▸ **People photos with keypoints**

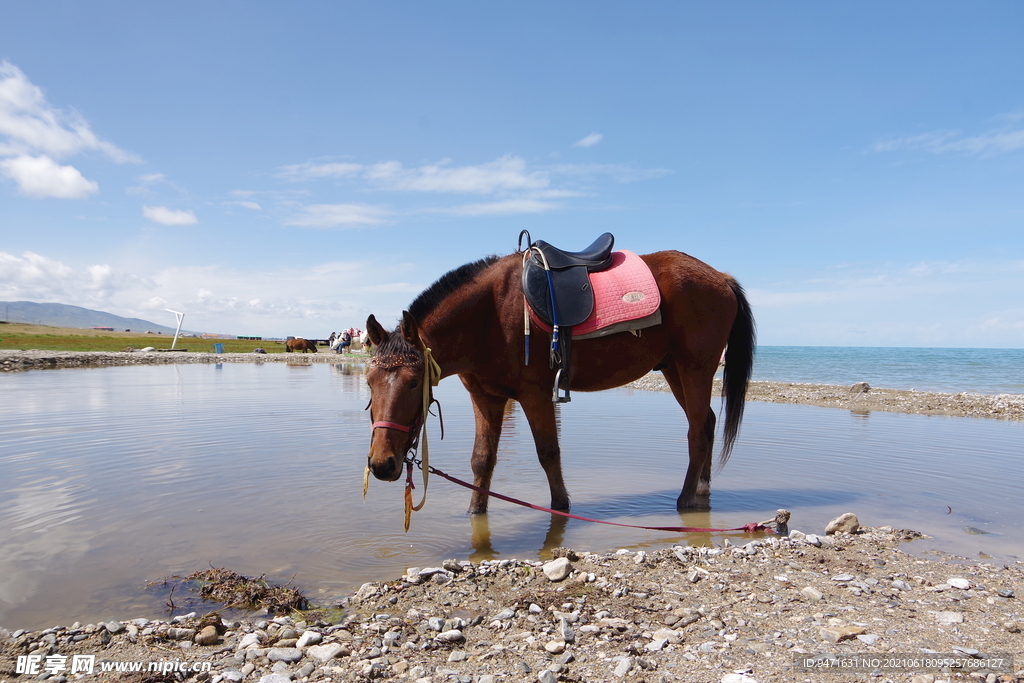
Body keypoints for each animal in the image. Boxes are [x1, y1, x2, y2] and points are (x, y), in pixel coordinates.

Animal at [360, 248, 753, 509]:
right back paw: (701, 489)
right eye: (369, 381)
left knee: (697, 431)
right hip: (673, 369)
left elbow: (549, 453)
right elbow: (482, 460)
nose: (381, 464)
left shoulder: (535, 395)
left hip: (695, 368)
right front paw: (476, 513)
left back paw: (686, 500)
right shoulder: (486, 398)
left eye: (413, 382)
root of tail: (720, 277)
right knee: (706, 423)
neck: (488, 316)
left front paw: (560, 509)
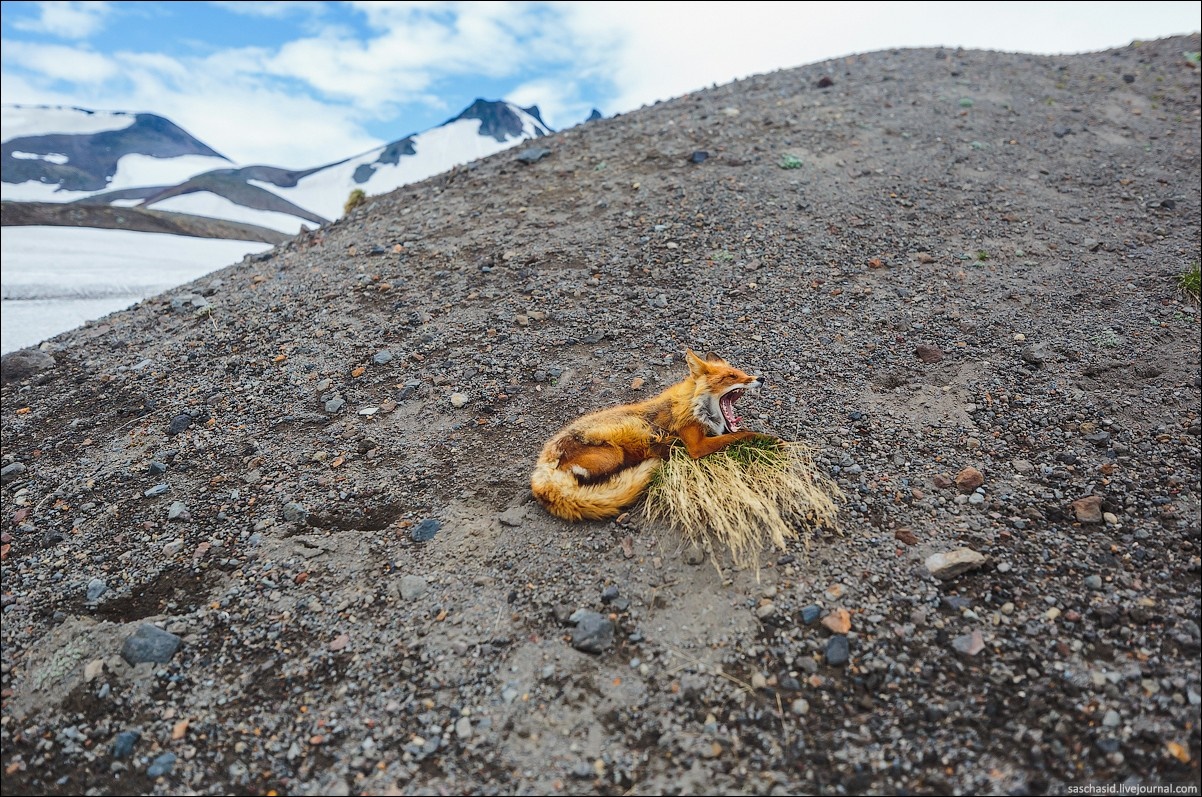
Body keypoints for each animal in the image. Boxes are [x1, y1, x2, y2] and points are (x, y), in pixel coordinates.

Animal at [530, 349, 774, 521]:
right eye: (732, 376)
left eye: (742, 372)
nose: (761, 378)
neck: (694, 404)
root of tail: (542, 466)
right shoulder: (695, 444)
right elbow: (742, 436)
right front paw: (771, 440)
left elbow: (736, 433)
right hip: (612, 455)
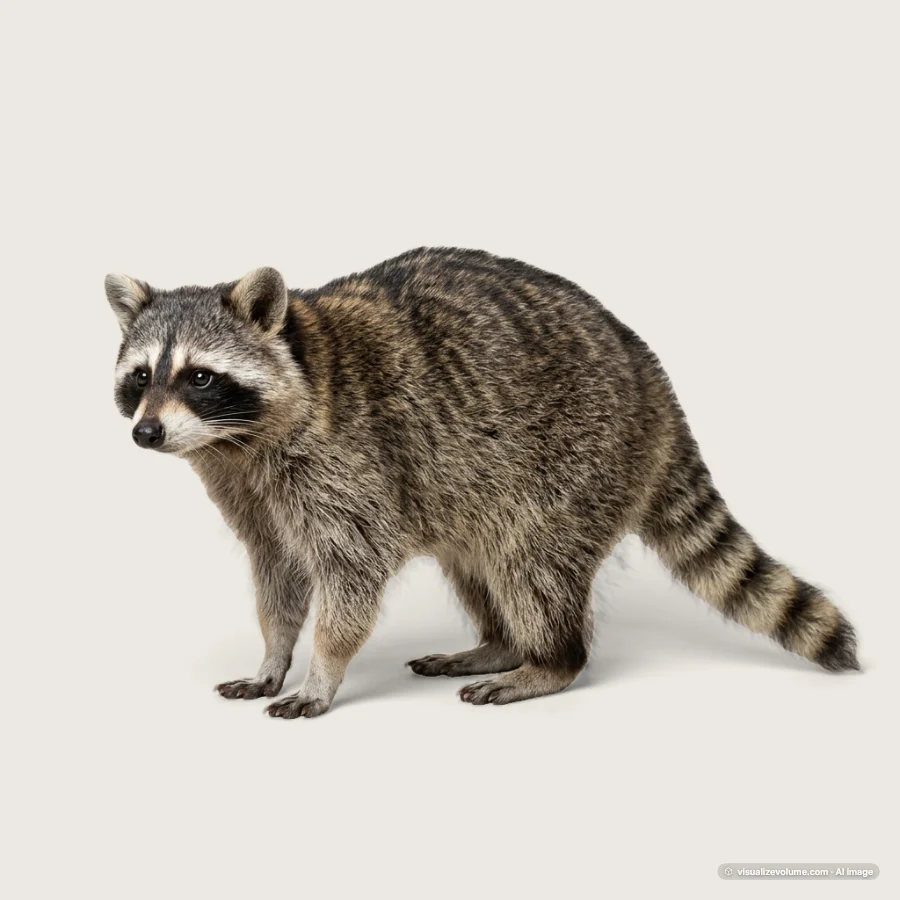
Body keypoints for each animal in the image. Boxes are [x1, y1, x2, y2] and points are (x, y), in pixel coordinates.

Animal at [106, 248, 859, 717]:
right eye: (141, 377)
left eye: (200, 377)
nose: (146, 433)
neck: (240, 442)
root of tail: (652, 380)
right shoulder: (254, 494)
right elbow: (279, 575)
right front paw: (273, 653)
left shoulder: (348, 462)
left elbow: (353, 574)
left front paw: (322, 668)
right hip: (476, 485)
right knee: (478, 561)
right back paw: (499, 641)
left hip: (577, 458)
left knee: (532, 564)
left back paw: (549, 660)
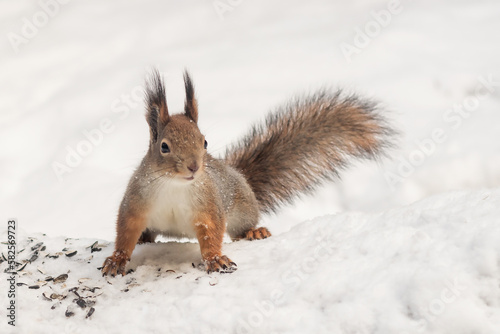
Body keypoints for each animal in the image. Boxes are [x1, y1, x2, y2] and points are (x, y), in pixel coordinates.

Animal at [101, 69, 394, 276]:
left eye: (204, 142)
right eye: (164, 147)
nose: (195, 166)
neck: (176, 185)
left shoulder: (208, 205)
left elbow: (211, 231)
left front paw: (215, 259)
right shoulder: (137, 201)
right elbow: (127, 230)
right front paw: (116, 260)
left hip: (242, 208)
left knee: (241, 228)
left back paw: (255, 232)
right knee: (147, 234)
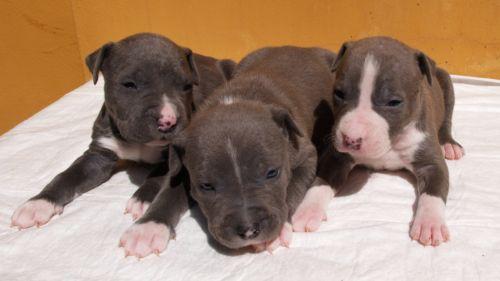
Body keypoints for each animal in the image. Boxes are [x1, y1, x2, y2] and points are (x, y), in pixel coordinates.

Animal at [11, 32, 236, 230]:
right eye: (129, 84)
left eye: (187, 86)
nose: (168, 120)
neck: (138, 142)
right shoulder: (99, 155)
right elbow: (67, 175)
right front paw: (38, 203)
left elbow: (158, 175)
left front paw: (142, 199)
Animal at [117, 46, 336, 258]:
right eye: (206, 186)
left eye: (272, 173)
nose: (249, 231)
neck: (237, 99)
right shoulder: (182, 168)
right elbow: (169, 192)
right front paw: (146, 230)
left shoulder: (306, 156)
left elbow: (293, 188)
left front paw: (278, 233)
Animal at [312, 36, 464, 246]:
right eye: (339, 93)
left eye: (394, 102)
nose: (351, 139)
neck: (392, 142)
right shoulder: (337, 156)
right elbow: (323, 179)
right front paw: (306, 211)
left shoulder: (431, 162)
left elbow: (433, 192)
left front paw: (430, 223)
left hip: (446, 81)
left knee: (448, 116)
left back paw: (449, 144)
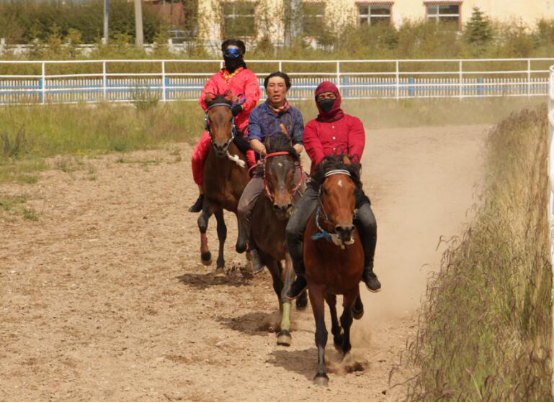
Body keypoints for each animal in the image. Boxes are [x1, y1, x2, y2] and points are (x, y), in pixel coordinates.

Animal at [197, 94, 249, 276]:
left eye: (231, 117)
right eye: (210, 119)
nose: (221, 146)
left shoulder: (242, 204)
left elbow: (241, 241)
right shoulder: (214, 202)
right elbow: (207, 225)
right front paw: (208, 257)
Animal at [250, 133, 306, 348]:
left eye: (292, 170)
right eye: (269, 171)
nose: (283, 207)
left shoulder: (290, 253)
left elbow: (287, 288)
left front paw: (285, 331)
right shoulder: (267, 255)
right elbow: (278, 286)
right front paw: (280, 322)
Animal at [300, 156, 364, 386]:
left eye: (353, 189)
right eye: (326, 190)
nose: (344, 230)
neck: (334, 249)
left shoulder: (351, 287)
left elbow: (347, 319)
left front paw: (347, 352)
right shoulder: (316, 288)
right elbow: (321, 329)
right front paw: (321, 372)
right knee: (333, 305)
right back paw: (337, 337)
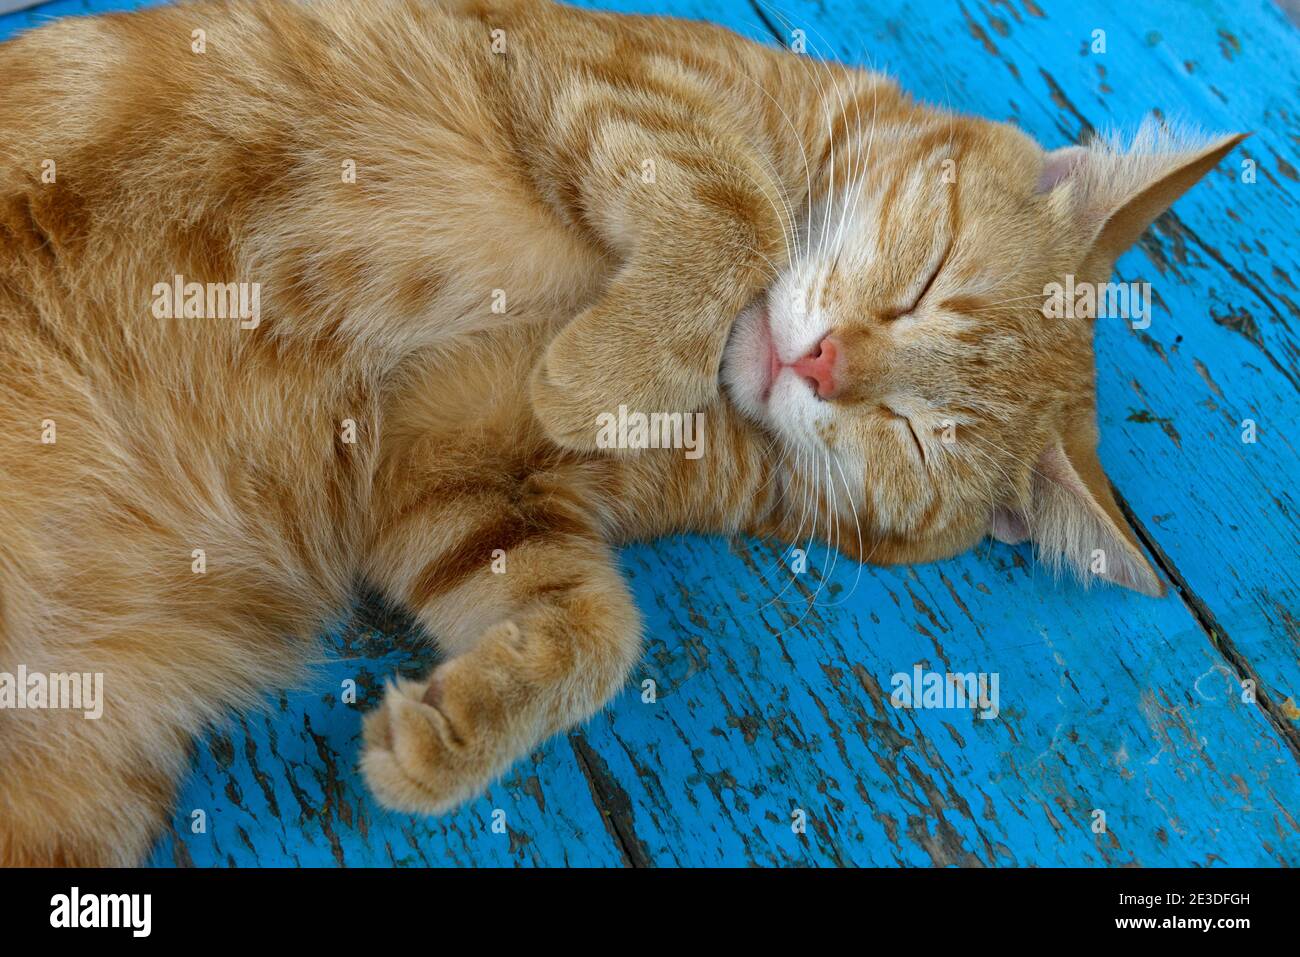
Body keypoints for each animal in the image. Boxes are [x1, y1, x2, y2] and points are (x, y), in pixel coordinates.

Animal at [0, 0, 1237, 863]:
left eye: (918, 437)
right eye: (929, 284)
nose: (823, 363)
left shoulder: (455, 471)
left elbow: (598, 633)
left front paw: (454, 735)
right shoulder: (608, 75)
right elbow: (740, 210)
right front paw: (609, 369)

▸ **Your assignment**
Restate word for word every line from the one with "left back paw: (255, 232)" up to and including the one with "neck: (237, 99)" in the records above, minus the pictures.

▸ **Exercise result**
left back paw: (255, 232)
right knee: (147, 234)
Body keypoints for each animal in the image. Boxes are [x1, y1, x2, y2] and points are (x, y), in pixel coordinates.

Animal at [11, 32, 236, 230]:
right eye: (129, 84)
left eye: (187, 86)
nose: (168, 120)
neck: (138, 142)
right shoulder: (99, 155)
right elbow: (67, 175)
right front paw: (38, 203)
left elbow: (158, 175)
left front paw: (142, 199)
Animal at [117, 46, 336, 258]:
right eye: (206, 186)
left eye: (272, 173)
nose: (249, 231)
neck: (237, 99)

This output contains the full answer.